‘Hannibal’ Reveals the Living and Dead Pieces of His Past in ‘Secondo’
Acceptance, understanding, forgiveness…betrayal. These are necessary components in every relationship — they are not always pleasant and not always kind, but without them love is not capable of existing. Just as Will began to understand Hannibal’s twisted affection for him with last week’s bloody valentine, so does Will begin to understand his own affection for Hannibal this week. Just like any relationship, the results are exceedingly complex.
“I’ve never known myself as well as I know myself when I’m with him,” Will tells Chiyo in “Secondo,” with the episode’s title referring to the Italian word for the second part in a concerted piece. The premiere merely set the table, while last week’s “Primavera” served us our first course. But in keeping with Hannibal’s darkly symphonic and carefully orchestrated narratives (both of the character and the series), “Secondo” is a perfect fit.
Chiyo is the closest thing to a living relative Hannibal has, secreted away in his family’s eerie and elaborate estate and charged with holding prisoner the man who killed — and consumed — his sister Mischa. What Will tells Chiyo about himself is close enough to an outright admission of love, but the opposite is just as true: Will has never not known himself as well as he doesn’t know himself when he’s with Hannibal — if that makes sense, and I believe it does.
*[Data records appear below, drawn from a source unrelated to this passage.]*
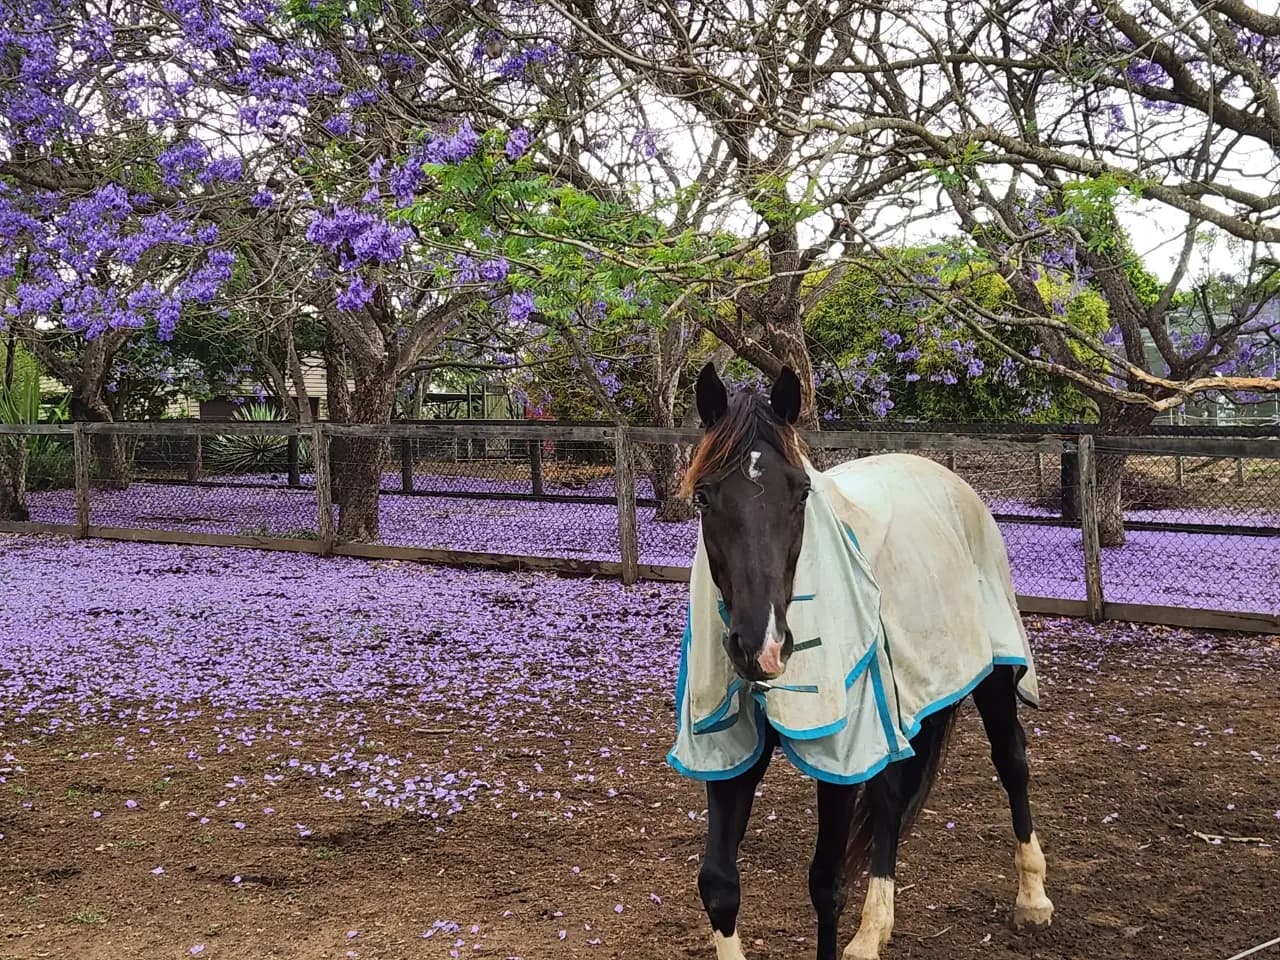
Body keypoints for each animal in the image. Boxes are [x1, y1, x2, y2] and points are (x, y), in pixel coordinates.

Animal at [669, 363, 1054, 960]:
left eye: (801, 493)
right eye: (705, 497)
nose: (763, 646)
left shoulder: (842, 752)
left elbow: (826, 885)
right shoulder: (730, 747)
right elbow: (719, 884)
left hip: (992, 672)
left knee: (1012, 761)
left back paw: (1033, 897)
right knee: (892, 797)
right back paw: (873, 933)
We cannot have forgiveness without betrayal, and in an ideal relationship — however apparently messy — we cannot have betrayal without forgiveness. This circular, psychoanalytical thought once again echoes the ouroboros quality of Hannibal’s manipulative practices. Everything runs in circles, consuming itself, just as Hannibal’s past trauma feeds his present behavior, and vice versa. Round and round it goes.
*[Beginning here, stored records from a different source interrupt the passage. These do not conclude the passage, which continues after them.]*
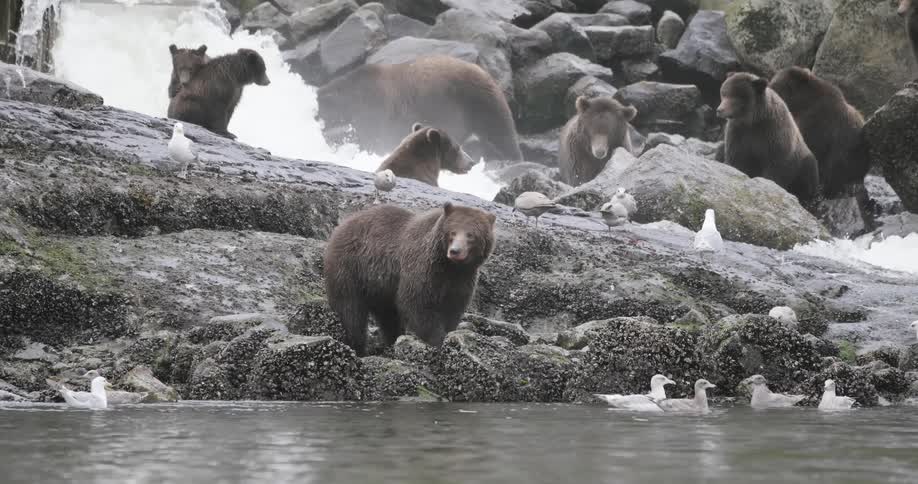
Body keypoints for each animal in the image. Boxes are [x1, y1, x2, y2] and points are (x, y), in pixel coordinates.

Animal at [317, 55, 523, 162]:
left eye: (319, 111)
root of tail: (488, 75)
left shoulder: (376, 106)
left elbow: (373, 136)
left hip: (478, 101)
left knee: (501, 130)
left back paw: (513, 157)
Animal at [323, 202, 497, 356]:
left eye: (471, 235)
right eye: (452, 232)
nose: (455, 251)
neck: (449, 267)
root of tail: (340, 227)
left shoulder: (461, 280)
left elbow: (453, 308)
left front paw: (448, 333)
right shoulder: (422, 268)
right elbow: (417, 303)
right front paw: (437, 339)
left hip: (380, 287)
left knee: (388, 316)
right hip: (350, 268)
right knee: (351, 311)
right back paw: (358, 346)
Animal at [717, 72, 820, 204]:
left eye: (735, 96)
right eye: (723, 93)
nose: (720, 110)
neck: (753, 120)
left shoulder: (773, 134)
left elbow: (775, 166)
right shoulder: (738, 133)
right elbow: (736, 158)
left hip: (804, 162)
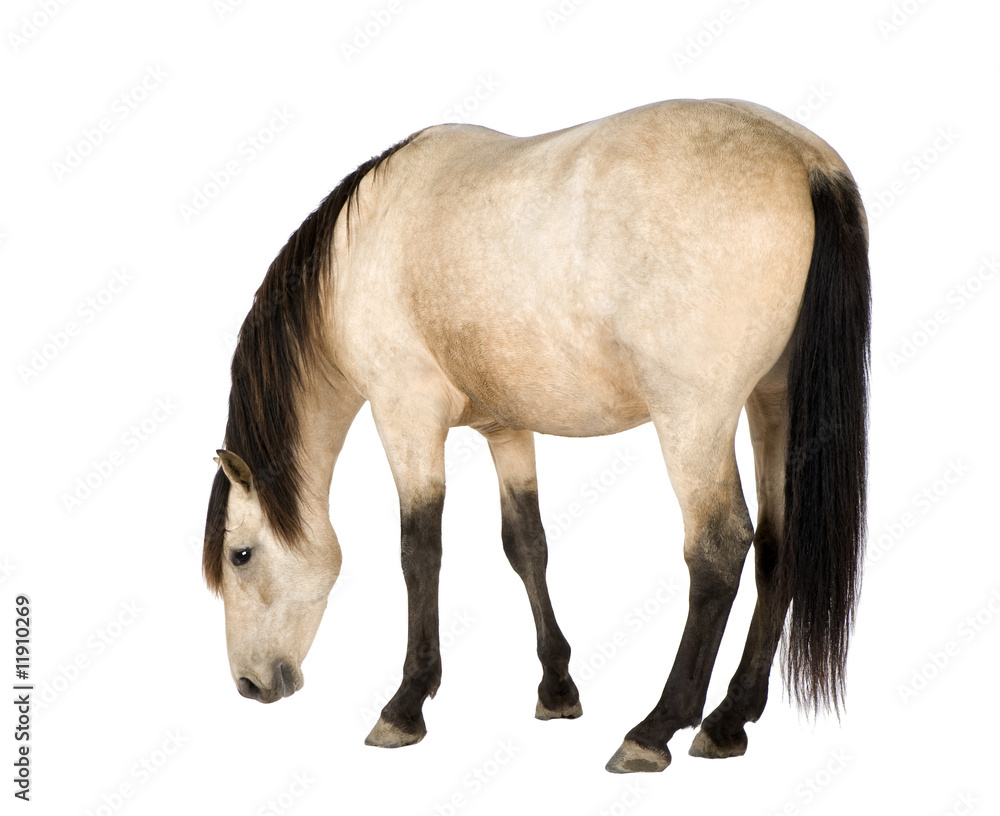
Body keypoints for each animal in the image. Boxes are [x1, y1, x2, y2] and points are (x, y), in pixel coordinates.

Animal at [203, 98, 870, 774]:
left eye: (240, 555)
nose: (249, 685)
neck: (357, 251)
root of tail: (804, 159)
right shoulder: (506, 427)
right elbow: (526, 544)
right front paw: (557, 689)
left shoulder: (404, 412)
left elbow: (419, 551)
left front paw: (406, 704)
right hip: (774, 406)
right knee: (778, 549)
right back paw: (729, 719)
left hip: (694, 420)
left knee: (717, 551)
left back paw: (655, 728)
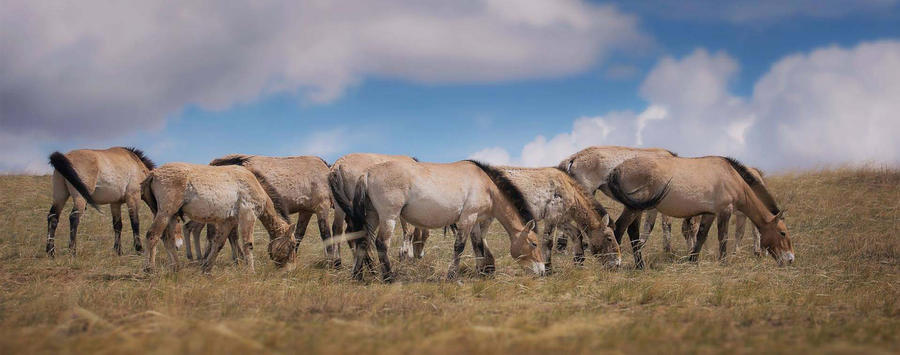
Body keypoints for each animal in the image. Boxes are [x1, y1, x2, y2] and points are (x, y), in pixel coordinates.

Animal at [141, 163, 296, 272]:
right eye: (293, 245)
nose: (289, 270)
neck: (254, 184)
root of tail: (153, 173)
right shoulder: (248, 216)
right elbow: (248, 244)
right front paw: (250, 271)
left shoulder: (228, 222)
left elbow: (218, 244)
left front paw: (207, 268)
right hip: (165, 213)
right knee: (152, 236)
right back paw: (149, 269)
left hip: (171, 216)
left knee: (168, 239)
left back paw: (176, 268)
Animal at [328, 160, 540, 282]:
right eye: (534, 243)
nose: (543, 270)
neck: (486, 186)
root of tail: (367, 173)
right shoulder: (468, 218)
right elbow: (460, 247)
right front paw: (452, 276)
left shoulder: (475, 222)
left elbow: (478, 246)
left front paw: (481, 274)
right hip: (388, 216)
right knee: (381, 244)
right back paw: (389, 277)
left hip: (372, 216)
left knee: (363, 242)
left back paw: (357, 276)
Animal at [608, 156, 792, 268]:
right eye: (782, 233)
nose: (790, 259)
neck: (731, 176)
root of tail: (618, 168)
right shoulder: (725, 211)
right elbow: (723, 237)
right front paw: (723, 262)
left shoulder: (709, 214)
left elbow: (701, 237)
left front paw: (693, 261)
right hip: (634, 208)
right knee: (618, 229)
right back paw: (615, 263)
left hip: (636, 209)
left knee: (632, 232)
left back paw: (640, 266)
Chiyo is just as much a victim of Hannibal as Will is, which is to say they are just as intimately acquainted. Director Vincenzo Natali’s (killing it, so to speak, for the third week in a row) choice of having Hannibal’s face dissolve into both Chiyo and Will’s own is an overt but effective metaphor, which raises the question of who is the consumer and who is the consumed. Chiyo and Will have absorbed as much of Hannibal as he has absorbed of them, and the only answer to both of their questions — both logistical and existential — is the same man.
Relationships contain a multitude of dualities: admiration and fear; affection and resentment; trust and mistrust; betrayal and forgiveness, and so on. And the tie that binds those seemingly opposing forces together is codependence, which can be either healthy and happy or unhealthy and sinister. The relationship between Will and Hannibal (and, though we hardly know her yet, Chiyo and Hannibal) is as slippery as the liquid into which Hannibal’s face dissolves into Will’s own, and their codependence is just as cloudy.
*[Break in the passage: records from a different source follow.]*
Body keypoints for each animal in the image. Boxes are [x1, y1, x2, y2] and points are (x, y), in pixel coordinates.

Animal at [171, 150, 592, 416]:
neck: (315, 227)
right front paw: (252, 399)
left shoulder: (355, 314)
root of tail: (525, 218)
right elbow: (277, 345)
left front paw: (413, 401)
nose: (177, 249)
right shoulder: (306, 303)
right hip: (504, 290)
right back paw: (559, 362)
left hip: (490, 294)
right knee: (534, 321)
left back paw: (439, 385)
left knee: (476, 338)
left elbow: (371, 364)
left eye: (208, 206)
Visually, “Secondo” ties neatly into the previous two episodes with another ballsy (if only slightly not as avant garde) entry into the third season. The snails in the basement where Hannibal’s prisoner is kept, the shattered glass and flowing blood, the dizzying effect when the two are combined, leaving us unaware of exactly what we’re looking at until we’re meant to know — Will raises the body of the prisoner whom Chiyo has killed in self-defense to create his own tableau, a tribute and message to Hannibal in equal measure. This prisoner’s death was an inevitability to Will and Hannibal, but to Chiyo he represents a moral test.
That test is echoed at Hannibal’s dinner table, when he stabs Sogliato in the head with an icepick, and Bedelia removes it to put the man out of his brain-scrambled yet oblivious misery. Technically, Bedelia killed Sogliato, just as technically, it was Chiyo who killed the prisoner — but neither of them would have acted without Hannibal’s instigation. Again it all comes back around to Hannibal.
The way Will and Chiyo move backwards signals not only their backsliding into the arms of the man who put them where they are, but a symbolic movement of hesitation, wherein we watch them briefly approach the point of forward momentum only to reverse course back to the point of no return. To move forward would indicate a straight line, but to go back takes us around in circles.
Will has forgiven Hannibal, in his own way, and as the returning Jack Crawford notes, Will accepts his former therapist for who and what he is — but acceptance does not indicate approval. We come back to last week’s big question: does Will see Hannibal as his God? Hannibal made Will as he currently is and left him in a state of disrepair and despair, with so many unanswered questions about his purpose, and whether that purpose is dictated by Hannibal. He created this Will Graham and then stepped away like some unseen deity, though Will’s faith, however shaken, remains.
Through Bedelia’s nervy psychological prodding and deduction, we learn that Hannibal consumed his own sister, though his level of participation remains unclear. Though Mischa never betrayed him; she merely influenced his pattern of behavior, and for that Hannibal has forgiven her. Can he do the same for Will, the man who broke the familial fantasy Hannibal constructed to deal with his reality?
“To forgive Will, I have to eat him.”